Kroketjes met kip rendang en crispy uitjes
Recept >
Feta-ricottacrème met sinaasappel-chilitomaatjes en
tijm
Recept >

WORK REQUIRED:
Each line of the data must come back exactly as written.

WRITTEN SOLUTION:
Kroketjes met kip rendang en crispy uitjes
Recept >
Feta-ricottacrème met sinaasappel-chilitomaatjes en
tijm
Recept >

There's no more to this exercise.